In vielen Gesprächen vor allem mit Unternehmern aus dem Bereich der Klein- und Mittelbetriebe – mit dem Malermeister, dem Tischlermeister, dem Installateurmeister – erlebe ich, daß diese mir sagen: Ich habe früher 18 Mitarbeiter beschäftigt, ich habe jetzt nur mehr neun, denn ich tue mir das nicht mehr an! Ich als Dachdecker habe früher zwölf Leute gehabt, jetzt komme ich mit sechs aus, da brauche ich keinen zweiten Meister! – Was ist denn da passiert in den Köpfen der Unternehmer? Was haben Sie denn mit den Schumpeterschen Unternehmern in diesem Land gemacht, mit den Schumpeterschen Menschen, mit denen, die etwas bewegen wollen? Haben Sie diese durch Ihre Politik vielleicht frustriert? – Die Unternehmer beschäftigen weniger Leute, und die Summe dieser geringeren Beschäftigung macht das dramatische Problem der Arbeitslosigkeit aus.

Setzen Sie an, ein unternehmerfreundliches Klima zu schaffen, denn ein unternehmerfreundliches Klima ist ein wirtschaftsfreundliches Klima, und ein wirtschaftsfreundliches Klima ist ein beschäftigungsfreundliches Klima! – Das ist die Gleichung, die diese Bundesregierung kapieren muß. (Beifall beim Liberalen Forum.)

Ich glaube nicht, daß diese Koalitionsregierung die Augen vor der Insolvenzwelle verschließen kann, die seit drei Jahren über dieses Land geht. Weit über 5 000, ja 6 000 Unternehmungen mußten in Konkurs gehen, Zigtausende Arbeitsplätze sind verlorengegangen. Was ist denn da falsch gelaufen? – Es waren nicht die einzelnen Maßnahmen, die dieses Hohe Haus beschlossen hat, es war auch nicht der Strukturwandel allein, es waren selbstverständlich auch nicht nur die Unternehmerfehler, sondern alles zusammen hat dieses Amalgam geschaffen, sodaß wir heute vor der größten Zahl an Insolvenzen stehen, die wir jemals in der Geschichte dieses Landes hatten.

In Summe, meine Damen und Herren, wirkt sich das klar aus.

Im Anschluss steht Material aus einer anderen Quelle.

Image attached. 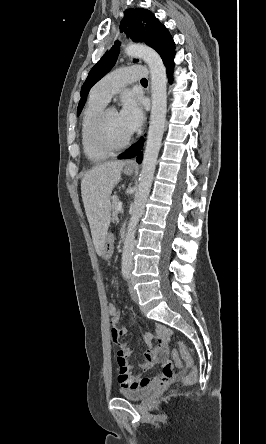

Sprechen wir es aus, halten wir es deutlich fest: Österreich liegt beim Wirtschaftswachstum in der Europäischen Union an letzter Stelle, hinter Griechenland. Österreich hat eine Inflation, die ein dreiviertel Prozent höher ist als jene in Deutschland – was im Sinne der Bindung des Schillings an die D-Mark bedenklich ist. Österreich hat ein chronisches Defizit in der Leistungsbilanz von 2 Prozent. Österreich ist leider dabei – und darüber diskutieren wir heute –, seine Weltmeisterleistung, seine Weltmeisterposition in der Beschäftigungspolitik, die wir bis 1992 hatten, stückweise zu verlieren. Wir sind dabei, unsere Führerschaft auf den Ostmärkten zu verlieren, und wir haben, wie ich bereits sagte, die geringste Selbständigenquote in der Europäischen Union.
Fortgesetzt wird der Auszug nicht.